LE PALAIS NATIONAL, À MEXICO
Le palais national de Mexico étire son intimidante façade sur plus de 200 mètres le long de la Zocalo, place principale de la capitale mexicaine. Construit au début du xvie siècle par Cortès sur les ruines du palais de l’empereur aztèque Moctezuma, il fut la résidence des vice-rois d’Espagne, puis celle des présidents de la République au xixe siècle. Bien que le palais abrite aujourd’hui les bureaux du président Andrés Manuel López Obrador, certains espaces sont accessibles au public. À l’intérieur du monument, les visiteurs peuvent découvrir les fresques monumentales peintes par Diego Rivera de 1929 à 1935, retraçant l’Histoire du Mexique. Monument emblématique de la République fédérale mexicaine, le palais abrite aussi le ministère des Finances et les Archives nationales. En outre, l’indépendance du pays y est célébrée chaque année, le 16 septembre, par le président. Il déclame à son balcon le Grito de Dolores prononcé par le curé Hidalgo le même jour en 1810 pour inviter le peuple mexicain à se soulever contre l’occupation espagnole.

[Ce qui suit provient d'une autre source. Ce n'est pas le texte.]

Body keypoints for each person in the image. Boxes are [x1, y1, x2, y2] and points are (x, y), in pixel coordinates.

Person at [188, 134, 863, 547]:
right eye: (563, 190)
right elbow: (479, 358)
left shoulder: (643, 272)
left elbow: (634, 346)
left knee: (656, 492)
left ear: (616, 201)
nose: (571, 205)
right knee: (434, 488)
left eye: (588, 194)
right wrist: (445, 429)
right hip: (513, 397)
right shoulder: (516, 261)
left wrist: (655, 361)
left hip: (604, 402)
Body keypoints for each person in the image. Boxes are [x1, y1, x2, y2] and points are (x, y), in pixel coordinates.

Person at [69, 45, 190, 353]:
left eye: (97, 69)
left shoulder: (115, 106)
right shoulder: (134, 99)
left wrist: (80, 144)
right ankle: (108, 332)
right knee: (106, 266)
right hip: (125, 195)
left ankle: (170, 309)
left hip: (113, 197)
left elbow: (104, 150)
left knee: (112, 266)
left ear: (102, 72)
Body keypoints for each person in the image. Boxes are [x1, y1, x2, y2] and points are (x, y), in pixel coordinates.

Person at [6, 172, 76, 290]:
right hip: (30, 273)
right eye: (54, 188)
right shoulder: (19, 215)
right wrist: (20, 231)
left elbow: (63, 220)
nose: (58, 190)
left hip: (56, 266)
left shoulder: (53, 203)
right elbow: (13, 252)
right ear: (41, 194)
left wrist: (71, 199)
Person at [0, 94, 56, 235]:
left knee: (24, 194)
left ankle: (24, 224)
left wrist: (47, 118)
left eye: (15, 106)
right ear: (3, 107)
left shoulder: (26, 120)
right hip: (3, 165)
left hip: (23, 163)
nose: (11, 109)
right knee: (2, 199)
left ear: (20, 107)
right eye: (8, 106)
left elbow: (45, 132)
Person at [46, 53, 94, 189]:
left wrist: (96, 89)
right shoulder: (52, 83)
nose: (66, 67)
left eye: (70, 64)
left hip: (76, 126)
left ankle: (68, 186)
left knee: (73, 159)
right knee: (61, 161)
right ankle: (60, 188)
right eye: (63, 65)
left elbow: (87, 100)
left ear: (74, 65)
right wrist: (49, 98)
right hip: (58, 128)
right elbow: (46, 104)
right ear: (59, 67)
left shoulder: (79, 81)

LE PALAIS DU QUIRINAL, À ROME
Avant de devenir la résidence officielle du président de la République italienne en 1948, le palais du Quirinal n’était rien de moins… qu’une résidence papale! Elle fut édifiée sur la plus haute des sept collines de Rome à partir de 1583, à l’initiative du pape Grégoire XIII. Au fil des siècles, de nombreux architectes italiens se succédèrent pour l’embellir : Ottaviano Nonni, Domenico Fontana, Flaminio Ponzio, Carlo Maderno, Gian Lorenzo Bernini, Alessandro Specchi, Ferdinando Fuga… Du xvie au xixe siècle, le palais du Quirinal servit de demeure secondaire à une trentaine de papes. Le dernier d’entre eux, Pie IX, dut se retirer au Vatican lors de la prise de Rome en 1870. Son palais tomba alors aux mains des rois d’Italie et le resta jusqu’à la proclamation de la République, en 1946.

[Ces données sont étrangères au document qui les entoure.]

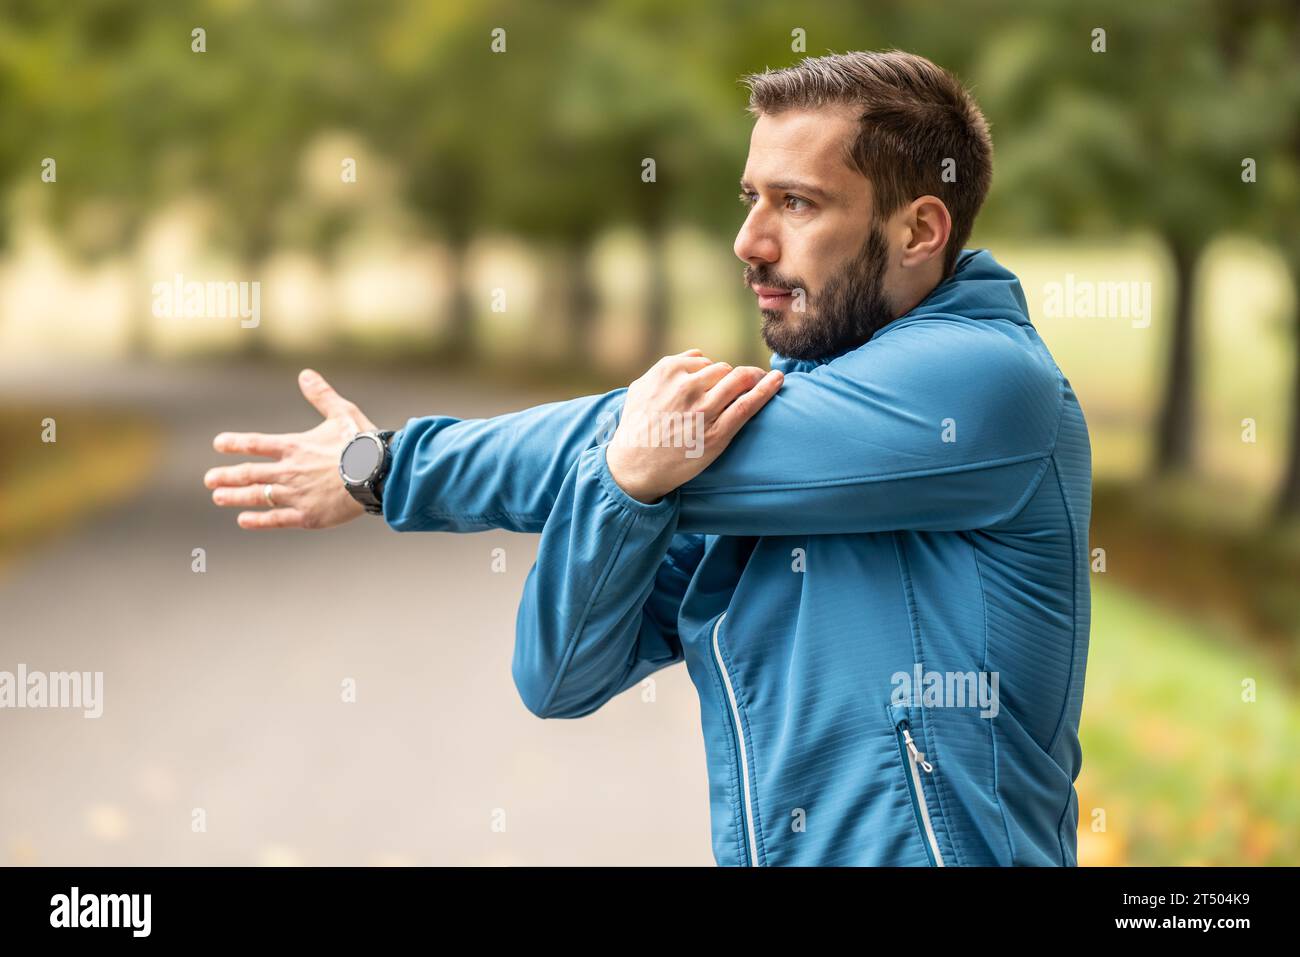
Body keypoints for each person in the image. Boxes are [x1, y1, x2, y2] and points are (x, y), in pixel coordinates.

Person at [205, 50, 1092, 866]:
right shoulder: (738, 458)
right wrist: (624, 488)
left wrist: (391, 465)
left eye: (796, 202)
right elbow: (557, 675)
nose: (748, 241)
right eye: (750, 197)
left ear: (918, 231)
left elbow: (637, 433)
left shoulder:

LA MAISON-BLANCHE, À WASHINGTON
Bien qu’il fut à l’origine de sa construction, George Washington, décédé en 1799, n’eut pas le loisir de profiter de sa Maison-Blanche… Bâtie entre 1792 et 1800 par l’architecte irlandais James Hoban, elle est la résidence et le bureau du président des États-Unis depuis John Adams, deuxième président américain de l’Histoire. Il s’y est installé en 1800 alors que les travaux étaient à peine achevés, quelques mois seulement avant la fin de son mandat. Agrandie au fil des ans par ses éminents occupants et restaurée à la suite de deux incendies en 1814 et 1929, la demeure présidentielle, inspirée du style georgien, compte aujourd’hui 132 pièces – dont le célèbre bureau ovale aménagé sous l’administration de Taft, en 1910 – et de nombreux équipements luxueux: terrains de tennis, de basket, de golf, piscine, bowling, cinéma… Elle a accueilli cette année, le 20 janvier, son 45e locataire, Joe Biden.
Ci-dessus, la Maison-Blanche (1792-1800), édifiée en grès et peinte en blanc, où réside et travaille le président américain. Le bureau ovale, situé dans l’aile ouest de la Maison-Blanche, bureau officiel du président des États-Unis, et lieu de symbole de son pouvoir.